Little ways to make big reductions in cement sector emissions

As technology deployment to eliminate carbon pollution in the power generation and transportation sectors are taking hold in greater ways, solutions for addressing industrial emissions takes on greater urgency.

If the cement manufacturing sector were a country, it would be the third largest emitter behind China and the United States, responsible for 8 percent of total global carbon dioxide emissions.

Cement is both the key ingredient and main source of emissions in concrete, the most widely used building material in the world—the United States alone produced 92 million tons of cement in 2022. It is notoriously challenging to decarbonize because so much of the emissions come from the chemical composition of the raw materials that are fired in kilns (i.e., process emissions), not just from the energy that runs the kiln.

However, modifying existing methods could significantly reduce emissions in the near term—if states and standard-setting groups more easily allowed substitutions in concrete recipes. A new report led by ClearPath and supported by C2ES and the Clean Air Task Force details how these rules hold back decarbonization without necessarily improving the performance of the world’s most essential building material and ways to unlock abatement opportunities.

Cement (the binding component of concrete) is responsible for nearly 80 percent of concrete’s emissions, while composing only 10 percent of its mass. Cement is made by mining and grinding materials, primarily limestone, with other additives; then, the mixture is heated in a kiln at high temperatures. The process emissions associated with cement are largely from the carbon dioxide-releasing chemical reaction that occurs when limestone is heated; a step which results in more than two-thirds of the emissions in cement manufacturing.

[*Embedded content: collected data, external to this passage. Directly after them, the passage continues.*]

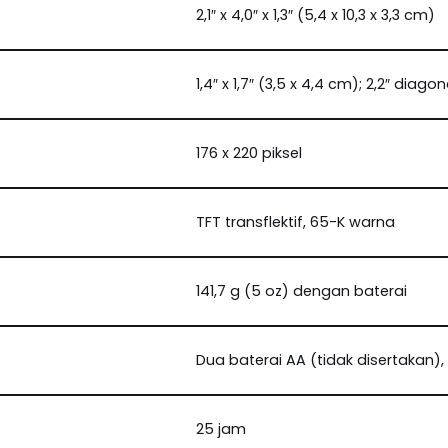
2,1″ x 4,0″ x 1,3″ (5,4 x 10,3 x 3,3 cm)
1,4″ x 1,7″ (3,5 x 4,4 cm); 2,2″ diago
176 x 220 piksel
TFT transflektif, 65-K warna
141,7 g (5 oz) dengan baterai
Dua baterai AA (tidak disertakan),
25 jam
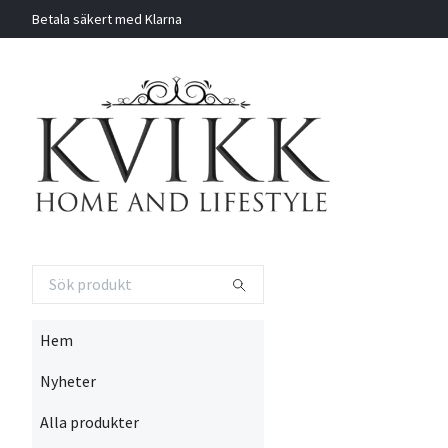
Betala säkert med Klarna
Hem
Nyheter
Alla produkter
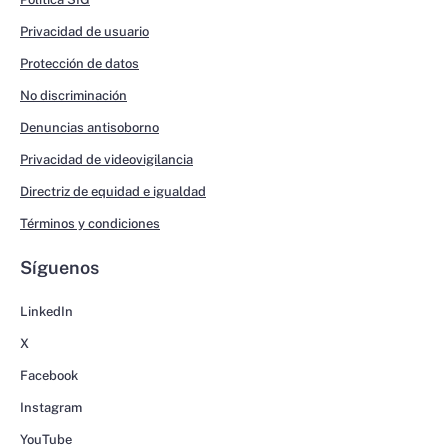
Privacidad de usuario
Protección de datos
No discriminación
Denuncias antisoborno
Privacidad de videovigilancia
Directriz de equidad e igualdad
Términos y condiciones
Síguenos
LinkedIn
X
Facebook
Instagram
YouTube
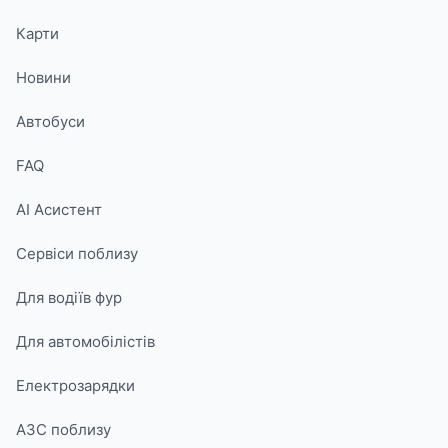
Карти
Новини
Автобуси
FAQ
AI Асистент
Сервіси поблизу
Для водіїв фур
Для автомобілістів
Електрозарядки
АЗС поблизу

One way to reduce concrete emissions is to alter the process or raw materials associated with cement production. Another way, which was the focus of the report, is to simply use less cement by introducing greater flexibility to substitute materials that have cement-like binding qualities but without the associated emissions. Supplementary cementitious materials (SCMs) are material byproducts of various industries, including fly ash, blast furnace slag, and silica. They can serve as a partial replacement for cement in concrete, while maintaining product quality and decreasing emissions.

Because governments are the largest buyers of concrete in their respective states, they hold significant purchasing power to shape the market and encourage widespread adoption of these lower-carbon cement substitutions through the specifications they choose to set for materials used in publicly-funded projects. Currently, many states have prescriptive standards that often narrow the composition of acceptable concrete by setting rules on the mixture rather than how well the concrete performs in key tests—often through maximum water-cement ratios, minimum cement per volume of concrete, and maximum amounts of SCMs that are allowable—all of which tend to push cement content beyond what is needed to optimize performance.

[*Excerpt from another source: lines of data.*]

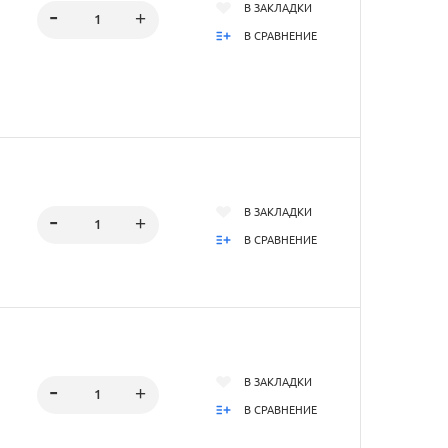
В ЗАКЛАДКИ
В СРАВНЕНИЕ
В ЗАКЛАДКИ
В СРАВНЕНИЕ
В ЗАКЛАДКИ
В СРАВНЕНИЕ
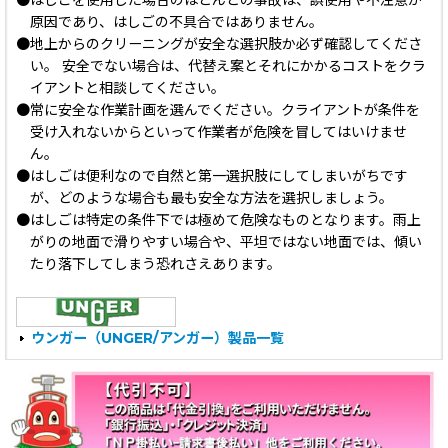
●はしごを使用した場合のほとんどの事故は、誤使用や不注意が
原因であり、はしごの不具合ではありません。
●地上からのクリーニングが安全な選択肢か必ず確認してくださ
い。 安全でない場合は、代替え案とそれにかかるコストをクラ
イアントと相談してください。
●常に安全な作業計画を選んでください。クライアントが条件を
受け入れないからといって作業者が危険を冒してはいけませ
ん。
●はしごは便利なので自然と第一選択肢にしてしまいがちです
が、どのような場合も最も安全な方法を選択しましょう。
●はしごは特定の条件下では極めて危険なものとなります。雨上
がりの地面で滑りやすい場合や、平坦ではない地面では、傾い
たり落下してしまう恐れさえあります。
ウンガー（UNGER/アンガー）製品一覧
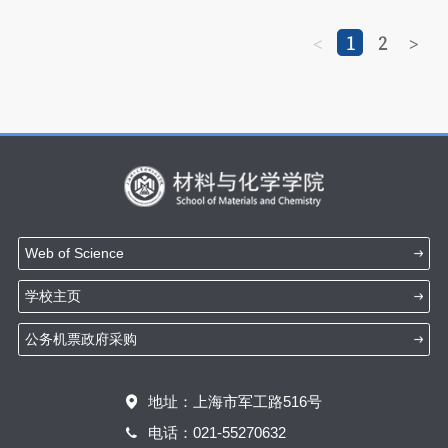
1
2
<
>
Web of Science
学校主页
公务机票政府采购
地址：上海市军工路516号
电话：021-55270632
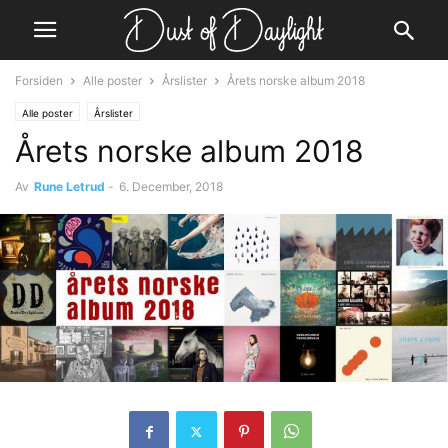
Forsiden
Alle poster
Årslister
Årets norske album 2018
Alle poster
Årslister
Årets norske album 2018
Av
Rune Letrud
-
6. December, 2018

A performance-based approach would determine the acceptability of a material through measures in various strength and quality tests without regard to specific rules on the mixture, while maintaining safety standards and reducing lifetime costs. It also allows for significant emissions reductions due to flexibility on the concrete mix. The use of SCMs to partially displace the amount of cement can reduce concrete emissions by up to 70 percent relative to concrete made only with cement as the binding agent.

The report found that every state across the United States has at least one type of prescriptive standard, restricting material use and restricting the flexibility of manufacturers to reduce emissions of their concrete or cement products. State departments of transportation (DOTs) are highly influential on local markets. Since governments are the largest buyers and often set the strictest specifications, they act as the common code when contractors work in various localities on different projects. The government’s procurement power as they build huge infrastructure projects, combined with their impact on private contractors, determines the types of materials developed in those areas. Shifting to performance-based specifications at the state level could therefore catalyze the adoption of much lower emission concrete.

The report also shows how entrenched the problem of prescriptive specifications can be. They are often based on standards designed by national and international associations such as the American Concrete Institute (ACI) or the American Society for Testing and Materials International (ASTM) and adopted by state DOTs as-is, without exceptions or additions. If the standards set by organizations like ACI or ASTM could be updated to be more performance-based, with fewer restrictions on the composition of concrete mixes, it too would create opportunities to significantly reduce emissions.

A dozen states have already successfully implemented some form of performance metrics into their construction standards. Expanding the uptake of performance specifications will require support across the cement and concrete industry and levels of government. Research on increased SCM substitutions, optimal low-carbon concrete mixtures, and new tests that ensure the performance of alternative cement would support increased inclusion of performance specifications.

Support through demonstration projects, where federal construction projects can showcase newly validated materials, will be crucial to increase the acceptance of new materials in a risk-averse industry. Lastly, technical support from the U.S. Department of Transportation would aim to educate the agency’s staff, material producers, and contractors; these decision-makers are key to influencing greater adoption of performance specifications and often need additional training or resources to comply with performance specifications and testing. These relatively small recommendations could spur big changes in the way cement and concrete are produced, creating an opportunity for significant emissions reductions from.